About the Collections | The ‘Umar Falke Collection

The ‘Umar Falke Collection consists of 3323 items, approximately 90% of which are original manuscripts, while 10% are market or printed editions. Most of these documents were produced in the 19th and 20th centuries.

This collection represents the intact library of a Kano trader who was also a local scholar and author—‘Umar Falke [b.] Abi Bakr (d. 1962). Malam ‘Umar Falke is a prototypical example of the Hausa scholar-trader--a learned man who dedicated his life to the pursuit and dissemination of Islamic knowledge. Malam ‘Umar Falke was affiliated to the Tijâniyya tariqa (Sufi order), and was among the first group of Nigerian scholars to accept the leadership of the Senegalese Shaykh Ibrahim Niasse (d. 1975), thereby starting the “Fayda Tijâniyya” in Nigeria. Falke’s library is composed of poems, journals, and religious works that he authored, those handed down to him by his ancestors, and the religious works that he acquired from others in the course of his travels. Upon Falke’s death in 1962 his library was distributed among his heirs, but in 1970 Northwestern University Professor John Paden was able to reassemble much of it and purchase it on behalf of Northwestern University.
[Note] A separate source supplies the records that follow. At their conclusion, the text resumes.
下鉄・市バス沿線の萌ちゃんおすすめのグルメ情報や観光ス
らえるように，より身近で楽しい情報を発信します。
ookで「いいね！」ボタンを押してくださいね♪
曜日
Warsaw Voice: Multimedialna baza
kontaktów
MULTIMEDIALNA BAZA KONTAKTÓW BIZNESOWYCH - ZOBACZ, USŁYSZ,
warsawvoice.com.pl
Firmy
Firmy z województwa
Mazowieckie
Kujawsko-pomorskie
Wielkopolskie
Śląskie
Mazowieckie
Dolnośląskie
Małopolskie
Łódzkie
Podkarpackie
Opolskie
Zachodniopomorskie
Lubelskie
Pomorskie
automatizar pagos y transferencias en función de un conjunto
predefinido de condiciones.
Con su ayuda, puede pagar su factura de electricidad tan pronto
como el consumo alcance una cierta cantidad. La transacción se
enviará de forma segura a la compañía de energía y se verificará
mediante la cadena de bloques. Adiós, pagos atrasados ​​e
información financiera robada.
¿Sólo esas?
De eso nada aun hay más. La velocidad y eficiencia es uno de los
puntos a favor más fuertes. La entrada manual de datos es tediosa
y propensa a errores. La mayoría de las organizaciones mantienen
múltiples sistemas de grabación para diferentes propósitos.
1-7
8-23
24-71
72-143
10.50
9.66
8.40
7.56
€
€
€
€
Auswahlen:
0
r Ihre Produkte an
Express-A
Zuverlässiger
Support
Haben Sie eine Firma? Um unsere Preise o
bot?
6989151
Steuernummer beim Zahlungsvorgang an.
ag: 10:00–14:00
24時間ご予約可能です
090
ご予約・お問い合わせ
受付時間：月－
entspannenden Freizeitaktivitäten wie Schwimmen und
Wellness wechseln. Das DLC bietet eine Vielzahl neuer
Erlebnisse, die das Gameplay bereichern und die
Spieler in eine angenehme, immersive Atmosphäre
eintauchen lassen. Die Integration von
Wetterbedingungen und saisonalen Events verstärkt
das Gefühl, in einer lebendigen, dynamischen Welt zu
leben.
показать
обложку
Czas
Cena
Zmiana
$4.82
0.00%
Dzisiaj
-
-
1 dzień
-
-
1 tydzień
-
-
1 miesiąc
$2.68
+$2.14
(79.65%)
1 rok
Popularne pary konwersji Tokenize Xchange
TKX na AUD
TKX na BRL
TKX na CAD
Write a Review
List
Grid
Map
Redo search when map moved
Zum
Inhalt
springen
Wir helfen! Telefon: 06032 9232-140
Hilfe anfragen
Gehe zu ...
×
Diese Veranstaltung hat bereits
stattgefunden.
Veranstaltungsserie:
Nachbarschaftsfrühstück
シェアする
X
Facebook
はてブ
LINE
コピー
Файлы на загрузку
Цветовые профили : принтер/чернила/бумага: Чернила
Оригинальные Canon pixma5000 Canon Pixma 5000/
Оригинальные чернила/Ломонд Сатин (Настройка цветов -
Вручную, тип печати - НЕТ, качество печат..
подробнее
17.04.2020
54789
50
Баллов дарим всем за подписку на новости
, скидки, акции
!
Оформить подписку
The collection contains books and manuscripts on all aspects of Islamic learning, protective medicine, and the secret arts (asrar). It is strong in works on Sufism and in almost all the branches of Islamic sciences, especially Maliki law, jurisprudence, Prophetic traditions (hadith), theology, literature, and grammar and contains a number of fine examples of handwritten copies of the Qur’an that may have been used by Umar’s students. The library also includes earlier works written by West African jihad leaders and many other notable malams (learned men). A special area of the Falke collection is in the field of protective and secret medicine. Falke was a noted healer who wrote several books on the subject.

The Falke collection has been the subject of a doctoral dissertation. See Mohammed Abdullahi, “A Hausa scholar-trader and his library collection: The case study of Umar Falke of Kano” (Northwestern University, 1978).

Language: The majority of the items are in Arabic, but approximately one fourth are in Hausa written in the Arabic script (ajami).

Authorship: 40% Nigerian authors; 60 % authors from others areas of the Muslim world, mainly North Africa and Egypt.